▶ **Exercise goal**
Your copy should match the entries exactly, except that it holds no pictures.

□ □ □ □ □ □ □

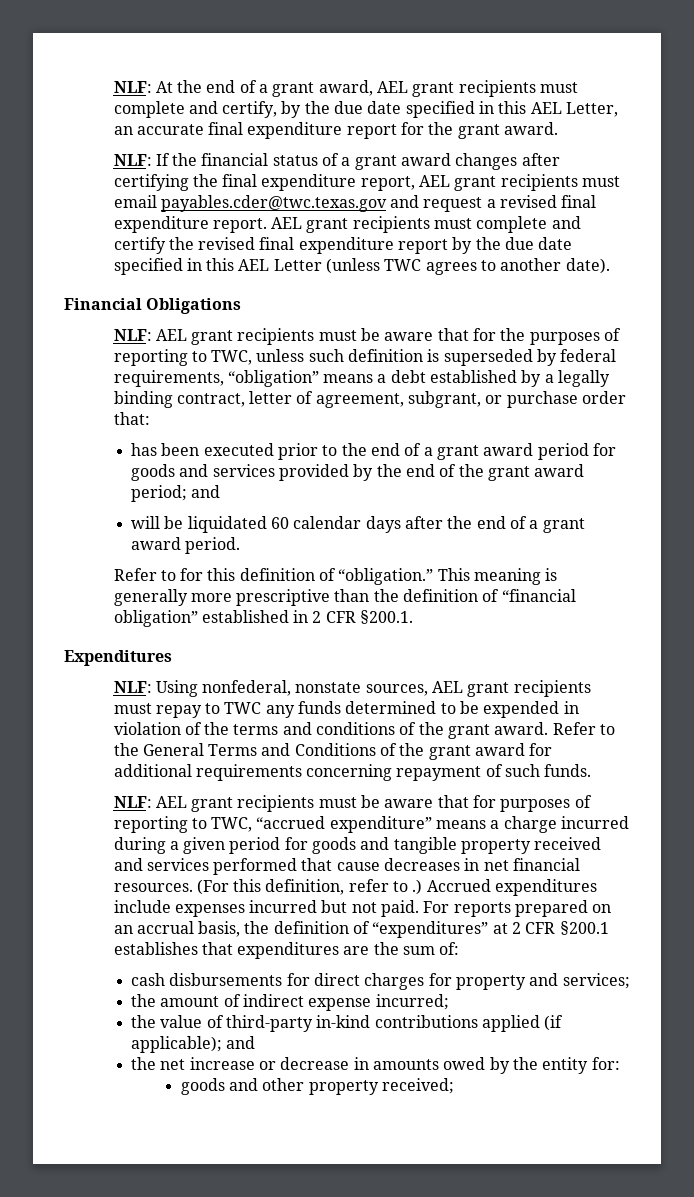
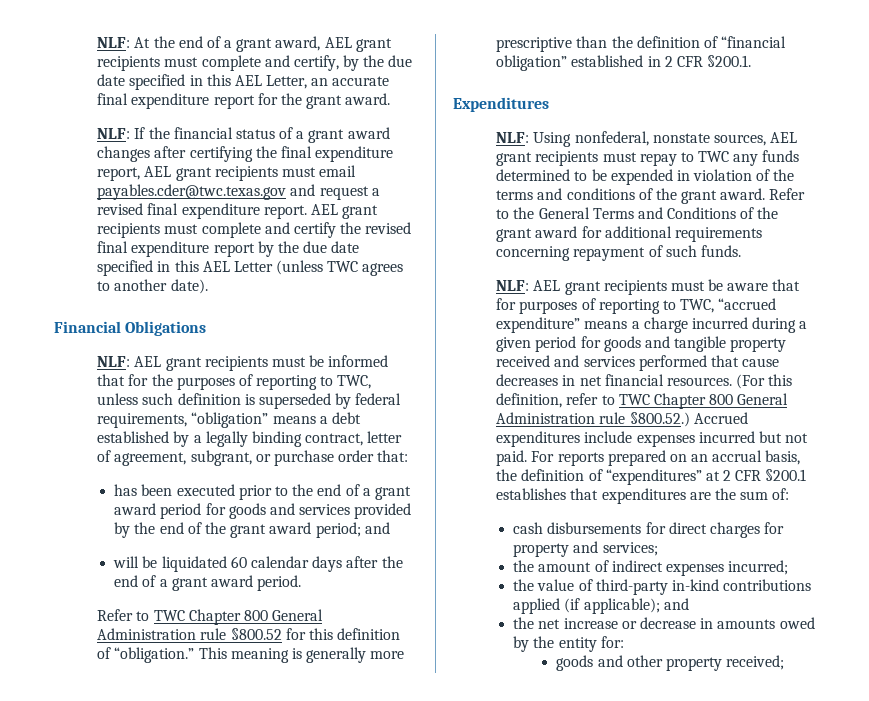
[384,332,434,341] aware -> [328,355,389,367] informed
(176, 575) none -> [153,609,324,625] [97,628,282,640] TWC Chapter 800 General Administration rule §800.52
[412,879,423,895] .) -> [618,393,789,409] [496,412,690,427] TWC Chapter 800 General Administration rule §800.52.)
[308,998,372,1011] expense -> [665,563,724,576] expenses

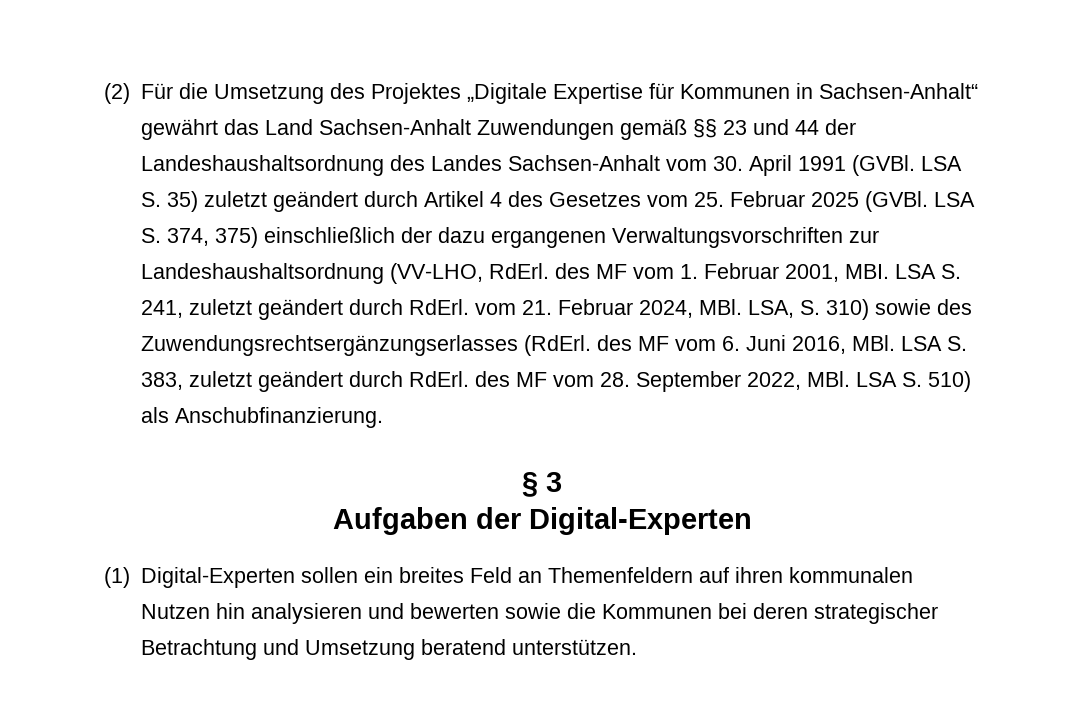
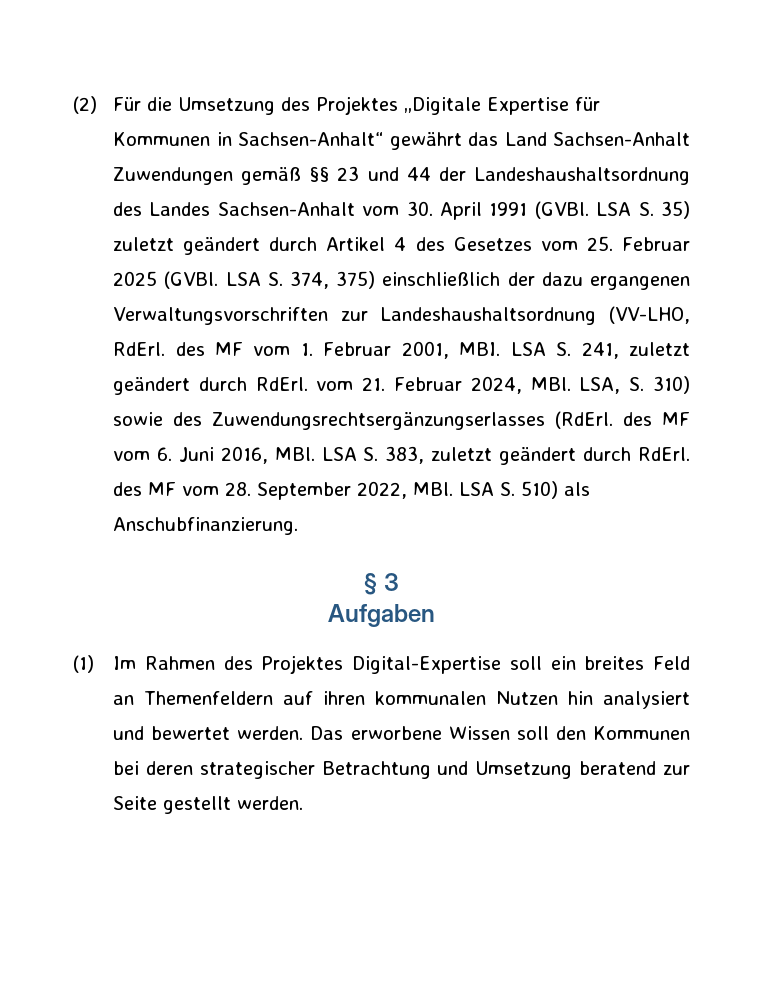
[475,507,752,535] der Digital-Experten -> (435, 615) none
[140,567,358,588] Digital-Experten sollen -> [113,655,542,674] Im Rahmen des Projektes Digital-Expertise soll
[250,603,596,624] analysieren und bewerten sowie die -> [603,691,691,709] [113,726,586,740] analysiert und bewertet werden. Das erworbene Wissen soll den
[511,639,637,655] unterstützen. -> [663,765,691,775] [113,796,304,814] zur Seite gestellt werden.

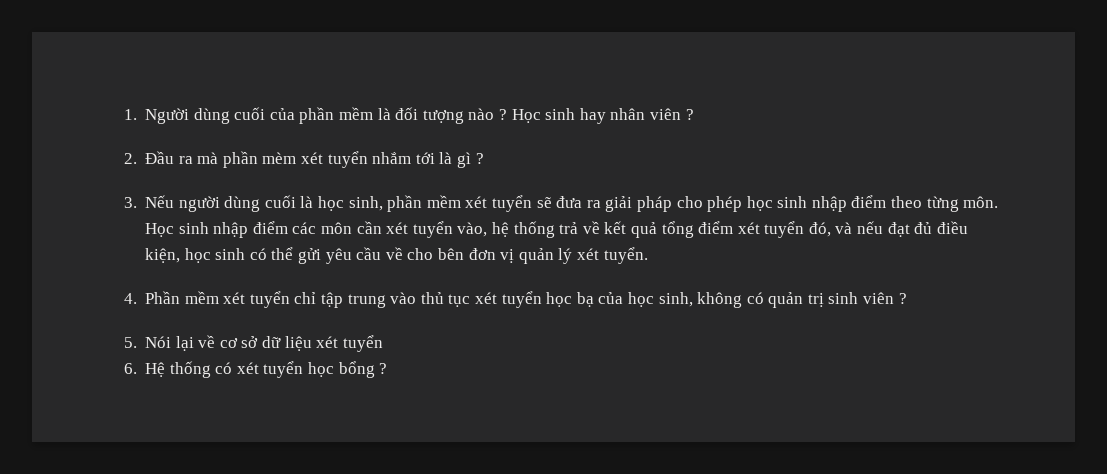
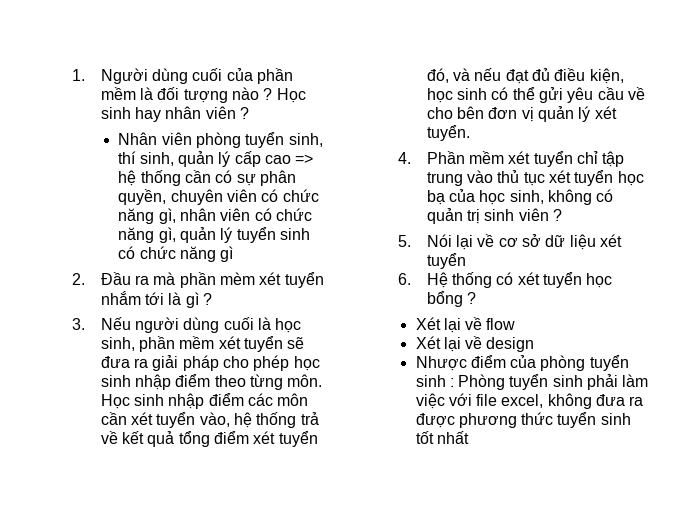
(694, 114) none -> [118,132,323,148] [118,151,314,167] [118,170,296,186] [118,189,319,205] [118,208,312,224] [118,227,310,243] [118,246,234,262] // Nhân viên phòng tuyển sinh, thí sinh, quản lý cấp cao => hệ thống cần có sự phân quyền, chuyên viên có chức năng gì, nhân viên có chức năng gì, quản lý tuyển sinh có chức năng gì
(388, 368) none -> [415,317,516,333] [415,336,535,352] [415,355,629,371] [415,374,649,390] [415,393,644,409] [415,412,631,428] [415,431,469,444] // Xét lại về flow // Xét lại về design // Nhược điểm của phòng tuyển sinh : Phòng tuyển sinh phải làm việc với file excel, không đưa ra được phương thức tuyển sinh tốt nhất

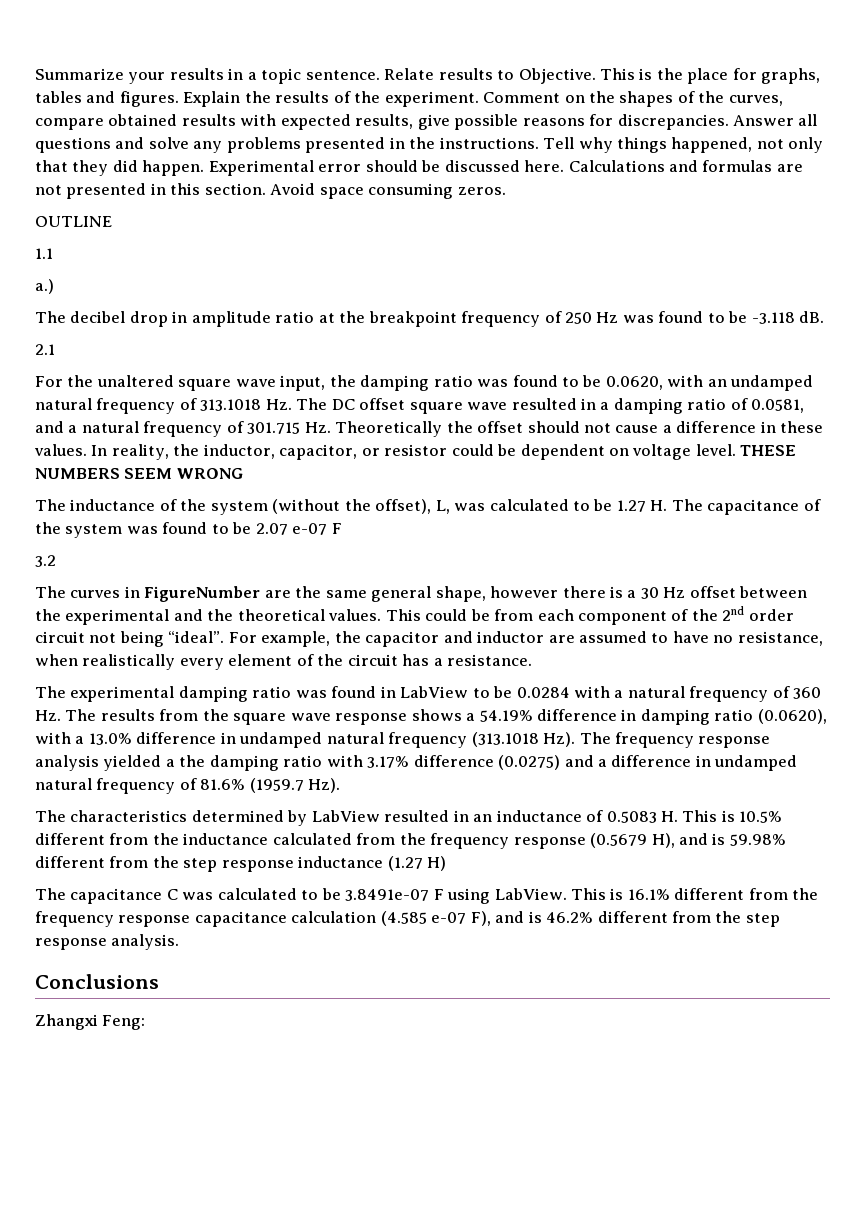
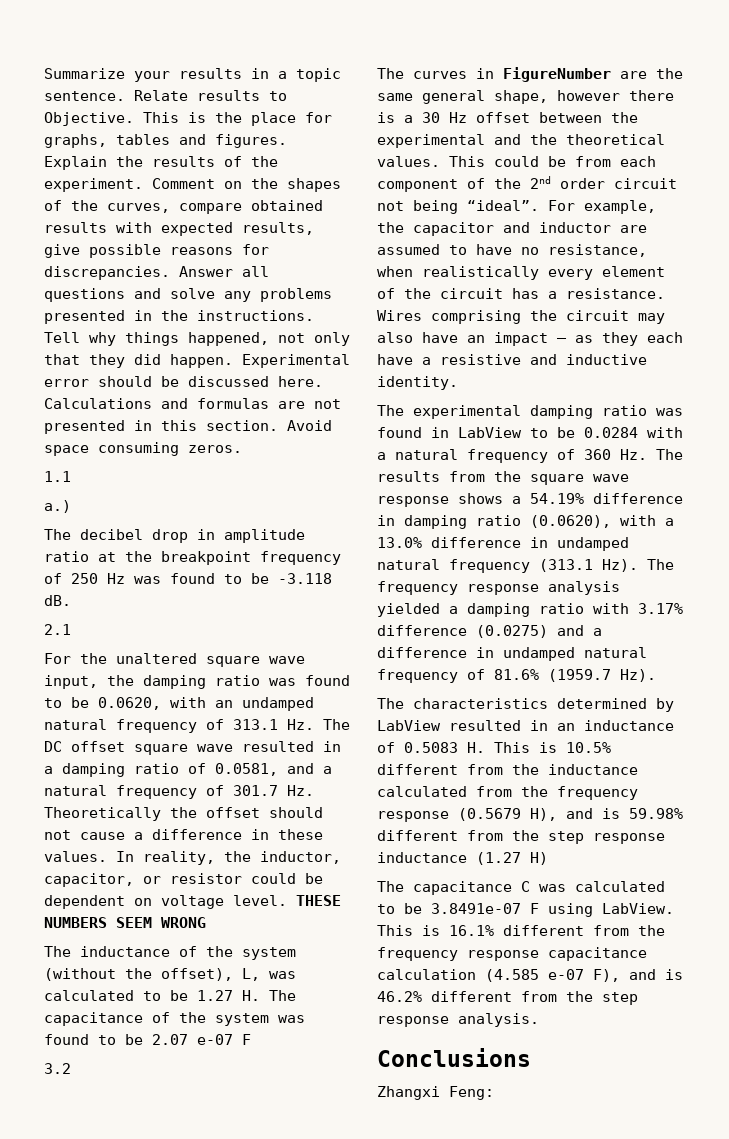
[35,216,112,227] // OUTLINE -> (242, 449) none
[200,399,262,411] 313.1018 -> [233,719,278,730] 313.1
[247,422,301,434] 301.715 -> [233,785,278,796] 301.7
(533, 660) none -> [377,310,665,324] [377,332,683,346] [377,354,647,365] [377,376,458,390] Wires comprising the circuit may also have an impact – as they each have a resistive and inductive identity.
[471,732,539,747] (313.1018 -> [539,559,593,572] (313.1
[179,755,206,767] the -> (458, 610) none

□ □ □ □ □ □ □

▶ **Solution for this problem**
[384,332,434,341] aware -> [328,355,389,367] informed
(176, 575) none -> [153,609,324,625] [97,628,282,640] TWC Chapter 800 General Administration rule §800.52
[412,879,423,895] .) -> [618,393,789,409] [496,412,690,427] TWC Chapter 800 General Administration rule §800.52.)
[308,998,372,1011] expense -> [665,563,724,576] expenses

[475,507,752,535] der Digital-Experten -> (435, 615) none
[140,567,358,588] Digital-Experten sollen -> [113,655,542,674] Im Rahmen des Projektes Digital-Expertise soll
[250,603,596,624] analysieren und bewerten sowie die -> [603,691,691,709] [113,726,586,740] analysiert und bewertet werden. Das erworbene Wissen soll den
[511,639,637,655] unterstützen. -> [663,765,691,775] [113,796,304,814] zur Seite gestellt werden.

(694, 114) none -> [118,132,323,148] [118,151,314,167] [118,170,296,186] [118,189,319,205] [118,208,312,224] [118,227,310,243] [118,246,234,262] // Nhân viên phòng tuyển sinh, thí sinh, quản lý cấp cao => hệ thống cần có sự phân quyền, chuyên viên có chức năng gì, nhân viên có chức năng gì, quản lý tuyển sinh có chức năng gì
(388, 368) none -> [415,317,516,333] [415,336,535,352] [415,355,629,371] [415,374,649,390] [415,393,644,409] [415,412,631,428] [415,431,469,444] // Xét lại về flow // Xét lại về design // Nhược điểm của phòng tuyển sinh : Phòng tuyển sinh phải làm việc với file excel, không đưa ra được phương thức tuyển sinh tốt nhất

[35,216,112,227] // OUTLINE -> (242, 449) none
[200,399,262,411] 313.1018 -> [233,719,278,730] 313.1
[247,422,301,434] 301.715 -> [233,785,278,796] 301.7
(533, 660) none -> [377,310,665,324] [377,332,683,346] [377,354,647,365] [377,376,458,390] Wires comprising the circuit may also have an impact – as they each have a resistive and inductive identity.
[471,732,539,747] (313.1018 -> [539,559,593,572] (313.1
[179,755,206,767] the -> (458, 610) none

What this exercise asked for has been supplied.